The speaker of the UK House of Commons, Michael Martin, Thursday night invoked the Parliament Act, overriding the opposition of the House of Lords and bringing to an end almost 700 years of foxhunting in England and Wales.
The total ban on foxhunts will be enforced from Feb. 18 next year. Prime Minister Tony Blair conceded that, bar a last-minute challenge in the courts, his efforts to delay the act until after the general election had failed. There are 318 registered hound packs in England and Wales, including 184 foxhound packs and 20 harrier packs. Around 8,000 jobs depend on hunting, while 15,000 to 16,000 people, such as hoteliers, could also be affected by the ban.
PHOTO: EPA
The government and police forces around the country must now brace themselves for the possibility of unrest over the next three months.
Hunt supporters have vowed to launch the most expansive campaign of civil disobedience ever seen over a parliamentary prohibition.
Thursday in parliament was marked by political manoeuvring by both pro- and anti-hunters as they sought to cast their opponents as the true enemies of compromise and reason.
The government made a final attempt Thursday morning to reach a compromise, tabling a delay until July 2006 or 2007 that it said would give hunts time to adjust to their closure. But the move sparked suspicion on Labour backbenches that the government was trying to scupper the ban.
The Speaker was bombarded by questions from confused members of parliament (MPs) and at one point suspended the sitting for 40 minutes. But Alun Michael, the rural affairs minister, and the whips gradually persuaded backbench MPs to vote to offer the compromise to peers one more time.
By a majority of 151, the MPs agreed to delay the implementation for the bill to July 2006, but rejected the government's preferred option of 2007. Within hours, the Lords, albeit by the surprisingly narrow margin of 153 to 114, voted to reject the 18-month delay, leaving the Speaker with no alternative but to invoke the Parliament Act to override the peers' objections.

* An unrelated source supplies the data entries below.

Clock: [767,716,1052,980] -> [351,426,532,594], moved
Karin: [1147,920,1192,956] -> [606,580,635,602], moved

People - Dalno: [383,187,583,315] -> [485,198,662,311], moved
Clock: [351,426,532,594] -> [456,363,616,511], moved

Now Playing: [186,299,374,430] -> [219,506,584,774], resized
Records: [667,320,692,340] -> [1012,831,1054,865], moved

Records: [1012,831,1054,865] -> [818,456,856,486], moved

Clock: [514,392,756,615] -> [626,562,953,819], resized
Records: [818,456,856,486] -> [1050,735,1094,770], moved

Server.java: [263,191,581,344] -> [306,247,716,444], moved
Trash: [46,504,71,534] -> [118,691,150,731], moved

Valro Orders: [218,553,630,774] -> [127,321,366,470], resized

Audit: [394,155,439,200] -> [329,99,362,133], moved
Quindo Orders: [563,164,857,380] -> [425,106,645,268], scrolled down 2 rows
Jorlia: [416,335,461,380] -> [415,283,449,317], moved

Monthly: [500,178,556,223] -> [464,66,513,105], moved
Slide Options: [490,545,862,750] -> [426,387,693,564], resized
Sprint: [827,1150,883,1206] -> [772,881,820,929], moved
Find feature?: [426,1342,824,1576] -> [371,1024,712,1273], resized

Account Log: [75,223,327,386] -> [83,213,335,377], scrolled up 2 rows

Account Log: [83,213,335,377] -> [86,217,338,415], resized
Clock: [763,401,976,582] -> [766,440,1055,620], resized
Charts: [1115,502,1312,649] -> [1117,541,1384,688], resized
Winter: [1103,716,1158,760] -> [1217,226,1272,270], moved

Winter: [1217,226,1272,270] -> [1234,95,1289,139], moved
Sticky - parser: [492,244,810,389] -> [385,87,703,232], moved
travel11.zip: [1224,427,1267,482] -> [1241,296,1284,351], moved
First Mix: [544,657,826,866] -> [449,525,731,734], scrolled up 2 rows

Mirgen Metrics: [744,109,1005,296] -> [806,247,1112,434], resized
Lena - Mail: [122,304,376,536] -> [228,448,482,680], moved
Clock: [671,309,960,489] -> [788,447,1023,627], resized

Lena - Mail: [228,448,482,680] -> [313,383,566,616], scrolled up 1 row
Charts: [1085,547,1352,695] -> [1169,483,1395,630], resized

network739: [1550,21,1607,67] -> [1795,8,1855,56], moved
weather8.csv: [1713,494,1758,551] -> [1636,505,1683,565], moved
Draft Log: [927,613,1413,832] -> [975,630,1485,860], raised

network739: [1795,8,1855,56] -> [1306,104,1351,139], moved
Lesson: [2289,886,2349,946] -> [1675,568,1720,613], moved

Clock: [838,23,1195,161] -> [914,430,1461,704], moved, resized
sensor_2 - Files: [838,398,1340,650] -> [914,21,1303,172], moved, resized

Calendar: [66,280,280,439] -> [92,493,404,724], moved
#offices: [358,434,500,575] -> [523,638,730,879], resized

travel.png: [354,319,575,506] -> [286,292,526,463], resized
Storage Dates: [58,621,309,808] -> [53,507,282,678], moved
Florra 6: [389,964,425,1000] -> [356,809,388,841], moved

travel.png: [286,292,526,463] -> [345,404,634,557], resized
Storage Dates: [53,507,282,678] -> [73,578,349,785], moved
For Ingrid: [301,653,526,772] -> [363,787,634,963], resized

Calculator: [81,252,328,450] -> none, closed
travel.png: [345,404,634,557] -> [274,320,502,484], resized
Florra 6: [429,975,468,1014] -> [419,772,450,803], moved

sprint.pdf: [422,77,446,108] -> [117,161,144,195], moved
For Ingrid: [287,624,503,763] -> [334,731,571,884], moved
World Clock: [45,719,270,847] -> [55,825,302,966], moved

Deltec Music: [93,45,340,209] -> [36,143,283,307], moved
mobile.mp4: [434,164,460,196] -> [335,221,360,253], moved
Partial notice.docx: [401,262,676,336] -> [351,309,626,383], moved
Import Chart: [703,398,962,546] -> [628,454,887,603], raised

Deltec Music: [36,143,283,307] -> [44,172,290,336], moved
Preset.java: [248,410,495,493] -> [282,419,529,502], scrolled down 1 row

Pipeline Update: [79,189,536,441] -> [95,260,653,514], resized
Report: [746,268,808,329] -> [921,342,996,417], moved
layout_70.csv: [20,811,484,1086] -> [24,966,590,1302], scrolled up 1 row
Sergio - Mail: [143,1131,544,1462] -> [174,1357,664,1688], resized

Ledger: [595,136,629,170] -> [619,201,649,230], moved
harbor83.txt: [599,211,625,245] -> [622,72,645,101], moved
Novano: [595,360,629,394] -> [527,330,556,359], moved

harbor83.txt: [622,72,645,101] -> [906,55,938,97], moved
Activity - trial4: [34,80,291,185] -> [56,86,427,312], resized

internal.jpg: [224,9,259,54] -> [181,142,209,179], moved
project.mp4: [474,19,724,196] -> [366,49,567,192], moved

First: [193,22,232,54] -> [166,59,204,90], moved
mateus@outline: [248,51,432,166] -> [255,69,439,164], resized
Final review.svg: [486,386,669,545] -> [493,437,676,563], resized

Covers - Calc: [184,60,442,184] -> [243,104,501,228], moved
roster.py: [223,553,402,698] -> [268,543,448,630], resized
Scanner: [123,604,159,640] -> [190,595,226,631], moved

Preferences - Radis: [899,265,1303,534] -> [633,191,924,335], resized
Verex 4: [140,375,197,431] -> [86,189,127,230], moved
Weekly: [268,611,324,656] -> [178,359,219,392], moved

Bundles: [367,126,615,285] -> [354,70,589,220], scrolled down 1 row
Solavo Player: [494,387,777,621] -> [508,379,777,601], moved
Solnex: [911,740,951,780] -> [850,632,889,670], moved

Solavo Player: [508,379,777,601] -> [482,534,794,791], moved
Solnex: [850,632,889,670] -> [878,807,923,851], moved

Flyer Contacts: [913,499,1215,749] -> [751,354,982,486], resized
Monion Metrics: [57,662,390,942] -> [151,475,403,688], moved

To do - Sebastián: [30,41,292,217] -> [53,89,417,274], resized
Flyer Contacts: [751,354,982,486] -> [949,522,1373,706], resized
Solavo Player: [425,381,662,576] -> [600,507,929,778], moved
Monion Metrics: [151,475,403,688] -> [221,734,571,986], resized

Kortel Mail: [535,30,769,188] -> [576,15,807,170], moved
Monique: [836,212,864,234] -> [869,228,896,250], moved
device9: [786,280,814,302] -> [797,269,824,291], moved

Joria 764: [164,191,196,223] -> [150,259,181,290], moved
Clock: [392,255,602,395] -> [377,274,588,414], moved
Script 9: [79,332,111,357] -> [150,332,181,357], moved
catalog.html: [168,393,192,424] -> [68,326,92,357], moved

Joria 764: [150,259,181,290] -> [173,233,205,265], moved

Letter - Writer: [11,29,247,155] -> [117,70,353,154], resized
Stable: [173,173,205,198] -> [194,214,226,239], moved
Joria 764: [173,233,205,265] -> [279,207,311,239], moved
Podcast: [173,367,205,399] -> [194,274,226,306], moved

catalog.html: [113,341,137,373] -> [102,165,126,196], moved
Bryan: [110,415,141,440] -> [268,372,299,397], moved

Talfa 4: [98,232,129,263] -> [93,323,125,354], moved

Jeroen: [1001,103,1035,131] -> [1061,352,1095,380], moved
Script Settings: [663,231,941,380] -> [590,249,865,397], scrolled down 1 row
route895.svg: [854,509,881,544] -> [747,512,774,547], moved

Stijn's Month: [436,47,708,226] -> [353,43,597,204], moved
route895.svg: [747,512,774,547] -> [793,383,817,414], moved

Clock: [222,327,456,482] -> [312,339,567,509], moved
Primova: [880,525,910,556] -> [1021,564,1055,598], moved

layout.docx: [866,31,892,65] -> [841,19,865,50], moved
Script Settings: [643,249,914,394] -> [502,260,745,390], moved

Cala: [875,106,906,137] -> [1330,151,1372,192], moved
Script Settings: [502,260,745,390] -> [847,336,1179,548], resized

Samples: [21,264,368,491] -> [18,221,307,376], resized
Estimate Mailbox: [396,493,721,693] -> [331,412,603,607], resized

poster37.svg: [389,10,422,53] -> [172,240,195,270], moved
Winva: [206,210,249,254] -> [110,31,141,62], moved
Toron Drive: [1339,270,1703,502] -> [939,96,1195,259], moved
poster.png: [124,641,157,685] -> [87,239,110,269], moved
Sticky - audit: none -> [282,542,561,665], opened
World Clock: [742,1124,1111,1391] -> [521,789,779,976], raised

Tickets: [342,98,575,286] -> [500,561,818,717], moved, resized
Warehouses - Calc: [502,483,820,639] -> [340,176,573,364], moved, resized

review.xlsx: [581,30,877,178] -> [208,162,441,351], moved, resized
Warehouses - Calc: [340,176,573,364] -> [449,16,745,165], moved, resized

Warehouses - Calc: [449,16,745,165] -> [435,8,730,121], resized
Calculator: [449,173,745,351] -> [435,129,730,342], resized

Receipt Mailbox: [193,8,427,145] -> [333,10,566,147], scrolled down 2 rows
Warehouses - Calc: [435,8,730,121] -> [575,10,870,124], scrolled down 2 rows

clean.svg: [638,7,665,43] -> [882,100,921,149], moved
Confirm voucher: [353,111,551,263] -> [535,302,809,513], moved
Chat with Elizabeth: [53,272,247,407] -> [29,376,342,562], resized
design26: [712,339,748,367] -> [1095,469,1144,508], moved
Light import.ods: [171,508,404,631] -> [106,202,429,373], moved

Blair, facing hunt protests at a dinner with the Queen and French President Jacques Chirac said the issue would now go to the courts. He claimed Thursday that "probably, despite the very passionate views on either side of this debate, the majority of people would have preferred to have seen a compromise accepted."
In increasingly bitter Commons exchanges, foreshadowing a wider battle in the fields and the courts, Michael accused the anti-hunt peers and the Countryside Alliance protesters of behaving "like turkeys voting for Christmas."